In terms of abstract algebra, there are no distinctions. What you call gradients are actually data flows. "From multiple sources" - means that a function can take multiple parameters (= inbound gradients, inflows).

ggr2342 · on May 22, 2023

AFAIK it was first brought forward by PyTorch. I may be wrong though.

cgearhart · on May 22, 2023

It certainly pre-dates PyTorch. Applying computational graphs to neural networks was the central purpose of the Theano framework in the early 2010s. TensorFlow heavily followed those ideas, and Theano shut down a year or two later because they were so close conceptually and a grad research lab can’t compete with the resources of Google.

6gvONxR4sf7o · on May 22, 2023

It's been a core part of automatic differentiation for decades.

ggr2342 · on May 22, 2023

Oh! Can you give some pointers where to read about it more?

6gvONxR4sf7o · on May 22, 2023

The wikipedia page for automatic differentiation and its references would be a good start. https://en.wikipedia.org/wiki/Automatic_differentiation

In particular, the section "Beyond forward and reverse accumulation" tells you how hard it is to deal with the graph in optimal ways, hence the popularity of simpler forwards and backwards traversals of the graph.

PartiallyTyped · on May 22, 2023

The original 2017 PyTorch paper is probably a good one.

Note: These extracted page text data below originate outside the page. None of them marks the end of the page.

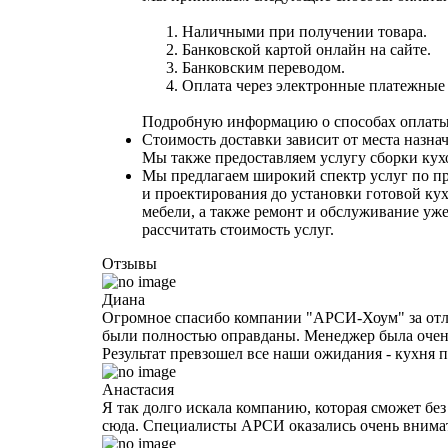
Наличными при получении товара.
Банковской картой онлайн на сайте.
Банковским переводом.
Оплата через электронные платежные с
Подробную информацию о способах оплаты 
Стоимость доставки зависит от места назна
Мы также предоставляем услугу сборки кухо
Мы предлагаем широкий спектр услуг по пр
и проектирования до установки готовой кух
мебели, а также ремонт и обслуживание у
рассчитать стоимость услуг.
Отзывы
Диана
Огромное спасибо компании "АРСИ-Хоум" за отли
были полностью оправданы. Менеджер была очень
Результат превзошел все наши ожидания - кухня
Анастасия
Я так долго искала компанию, которая сможет без 
сюда. Специалисты АРСИ оказались очень внимат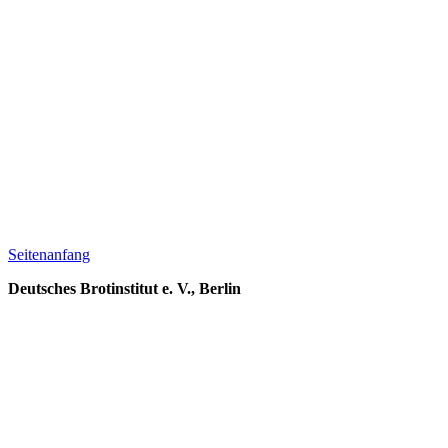
Seitenanfang
Deutsches Brotinstitut e. V., Berlin
– Geschäftsstelle Weinheim –
Im Waldschloss, Gorxheimer Talstraße 23
69469 Weinheim
info@brotinstitut.de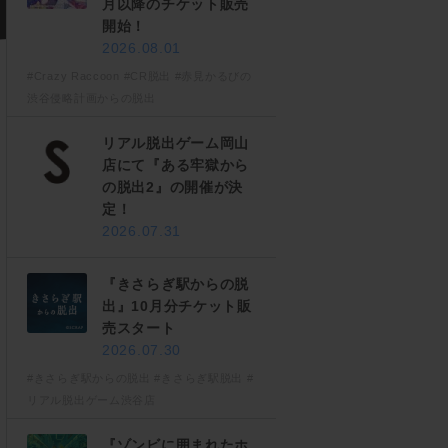
月以降のチケット販売
開始！
2026.08.01
#Crazy Raccoon
#CR脱出
#赤見かるびの
渋谷侵略計画からの脱出
リアル脱出ゲーム岡山
店にて『ある牢獄から
の脱出2』の開催が決
定！
2026.07.31
『きさらぎ駅からの脱
出』10月分チケット販
売スタート
2026.07.30
#きさらぎ駅からの脱出
#きさらぎ駅脱出
#
リアル脱出ゲーム渋谷店
『ゾンビに囲まれたホ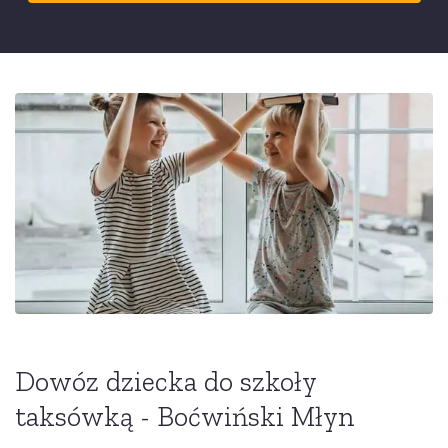
Dowóz dziecka do szkoły
taksówką - Boćwiński Młyn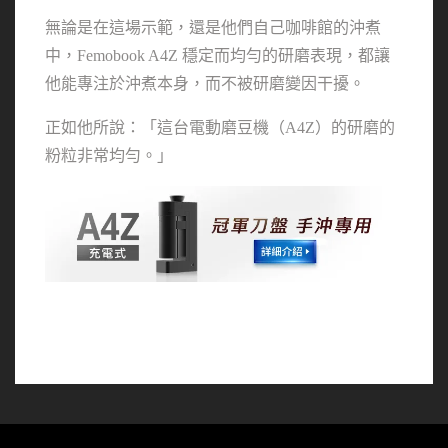
無論是在這場示範，還是他們自己咖啡館的沖煮
中，Femobook A4Z 穩定而均勻的研磨表現，都讓
他能專注於沖煮本身，而不被研磨變因干擾。
正如他所說：「這台電動磨豆機（A4Z）的研磨的
粉粒非常均勻。」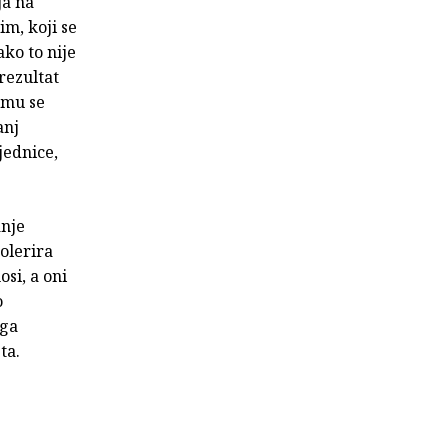
ja na
im, koji se
ako to nije
rezultat
 mu se
anj
jednice,
anje
olerira
osi, a oni
o
 ga
ta.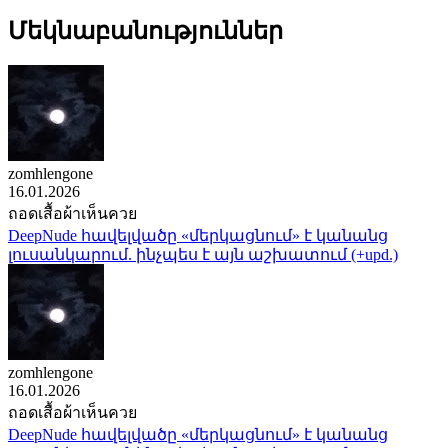
Մեկնաբանություններ
zomhlengone
16.01.2026
ถอดเสื้อผ้าเห็นควย
DeepNude հավելվածը «մերկացնում» է կանանց
լուսանկարում. ինչպես է այն աշխատում (+upd.)
zomhlengone
16.01.2026
ถอดเสื้อผ้าเห็นควย
DeepNude հավելվածը «մերկացնում» է կանանց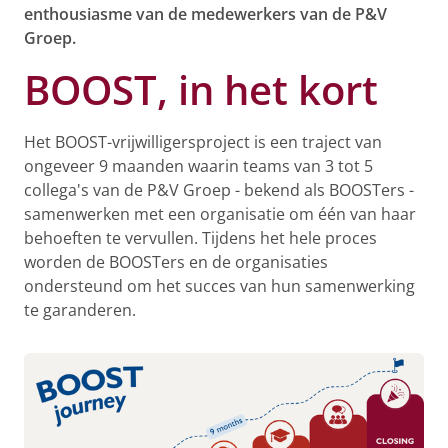
enthousiasme van de medewerkers van de P&V
Groep.
BOOST, in het kort
Het BOOST-vrijwilligersproject is een traject van
ongeveer 9 maanden waarin teams van 3 tot 5
collega's van de P&V Groep - bekend als BOOSTers -
samenwerken met een organisatie om één van haar
behoeften te vervullen. Tijdens het hele proces
worden de BOOSTers en de organisaties
ondersteund om het succes van hun samenwerking
te garanderen.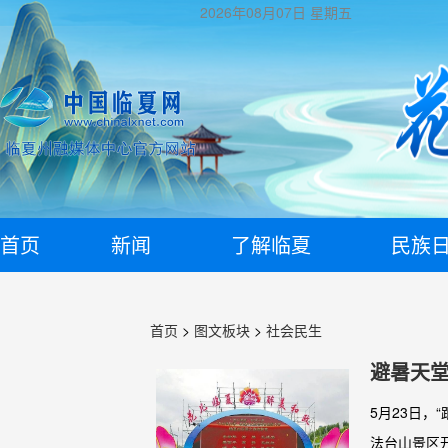
2026年08月07日
星期五
首页
新闻
了解临夏
民族
首页
>
图文板块
>
社会民生
避暑天堂
第三届
5月23日，
法台山景区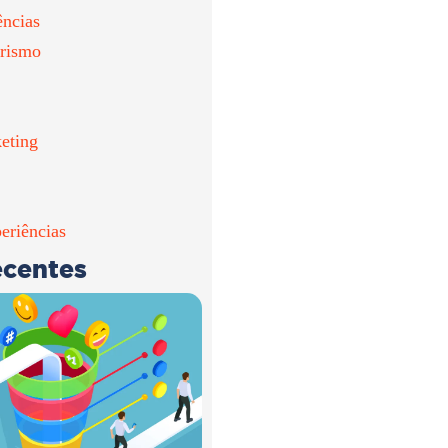
ências
rismo
eting
eriências
ecentes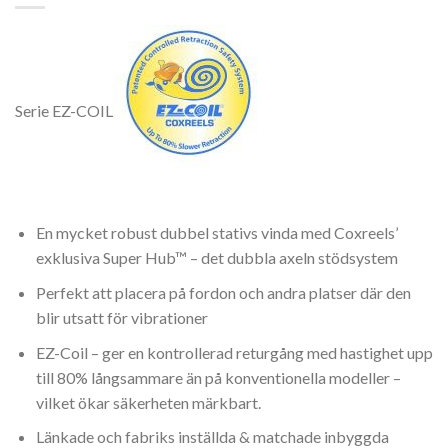
Serie EZ-COIL
En mycket robust dubbel stativs vinda med Coxreels’
exklusiva Super Hub™ – det dubbla axeln stödsystem
Perfekt att placera på fordon och andra platser där den
blir utsatt för vibrationer
EZ-Coil – ger en kontrollerad returgång med hastighet upp
till 80% långsammare än på konventionella modeller –
vilket ökar säkerheten märkbart.
Länkade och fabriks inställda & matchade inbyggda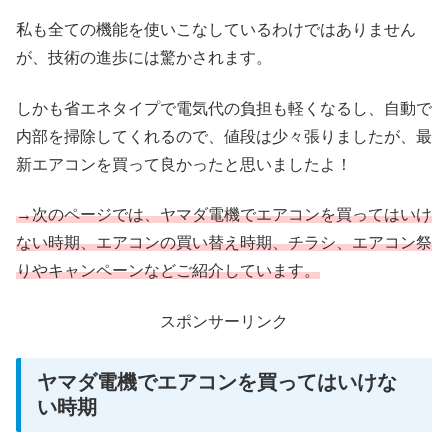
私も全ての機能を使いこなしているわけではありません
が、技術の進歩には驚かされます。
しかも省エネタイプで電気代の負担も軽くなるし、自動で
内部を掃除してくれるので、値段は少々張りましたが、最
新エアコンを買って良かったと思いましたよ！
→次のページでは、ヤマダ電機でエアコンを買ってはいけ
ない時期、エアコンの買い替え時期、チラシ、エアコン祭
りやキャンペーンなどご紹介しています。
スポンサーリンク
ヤマダ電機でエアコンを買ってはいけな
い時期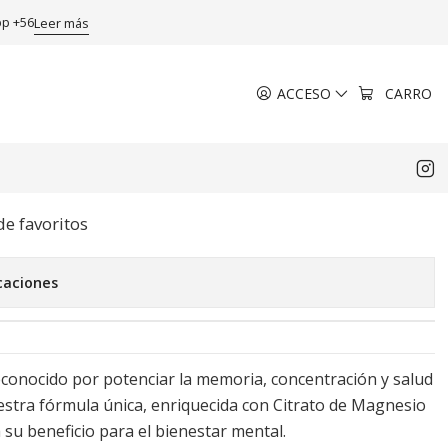
pp +56
Leer más
ACCESO
CARRO
eón 60 Cápsulas. Blooms
EGAR AL CARRO
COMPRAR AHORA
de favoritos
caciones
conocido por potenciar la memoria, concentración y salud
stra fórmula única, enriquecida con Citrato de Magnesio
 su beneficio para el bienestar mental.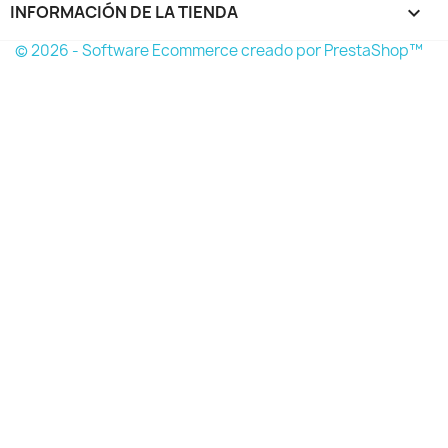
INFORMACIÓN DE LA TIENDA
keyboard_arrow_down
© 2026 - Software Ecommerce creado por PrestaShop™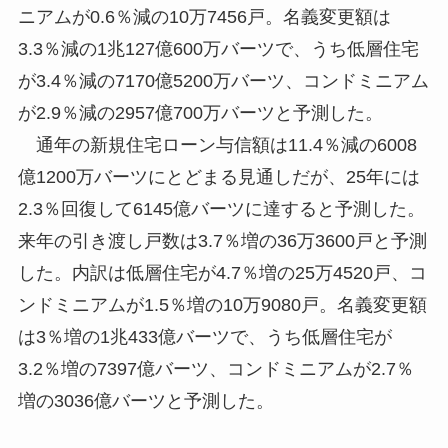
ニアムが0.6％減の10万7456戸。名義変更額は
3.3％減の1兆127億600万バーツで、うち低層住宅
が3.4％減の7170億5200万バーツ、コンドミニアム
が2.9％減の2957億700万バーツと予測した。
通年の新規住宅ローン与信額は11.4％減の6008
億1200万バーツにとどまる見通しだが、25年には
2.3％回復して6145億バーツに達すると予測した。
来年の引き渡し戸数は3.7％増の36万3600戸と予測
した。内訳は低層住宅が4.7％増の25万4520戸、コ
ンドミニアムが1.5％増の10万9080戸。名義変更額
は3％増の1兆433億バーツで、うち低層住宅が
3.2％増の7397億バーツ、コンドミニアムが2.7％
増の3036億バーツと予測した。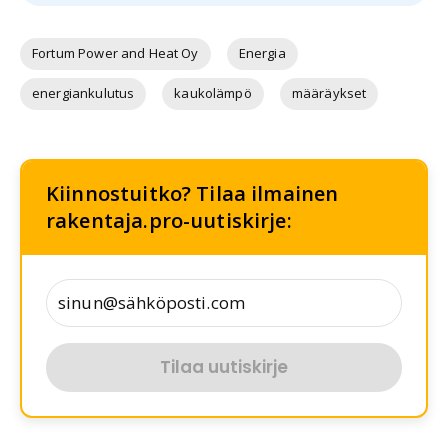
Fortum Power and Heat Oy
Energia
energiankulutus
kaukolämpö
määräykset
Kiinnostuitko? Tilaa ilmainen
rakentaja.pro-uutiskirje:
Tilaa uutiskirje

HarHarVeryFunny · on May 22, 2023

Before PyTorch there was Torch (which was Lua-based, hence the Py- prefix of the follow on PyTorch). With Torch, like the later TensorFlow 1.0, you first explicitly constructed the computational graph then executed it. PyTorch's later innovation was define-by-run where you just ran the code corresponding to your computational graph and the framework traced your code and built the graph behind the scenes... this was so much more convenient that PyTorch quickly became more popular than TensorFlow, and by the time TF 2.0 "eager mode" copied this approach it was too late (although TF shot itself in the foot in many ways, which also accelerated it's demise).

mhh__ · on May 22, 2023

PyTorch's insight was to be very dynamic and simple. The underlying model is basically the same with the caveat that tensorflow uses/used something called a "tape".

orbifold · on May 23, 2023

Ironically the very first publication on "Backpropagation" by a Finish master student (1972) already pointed out how to compute gradients in computational graphs. This if anything is the main thing which distinguishes Backpropagation as an algorithm from simply applying the chain rule.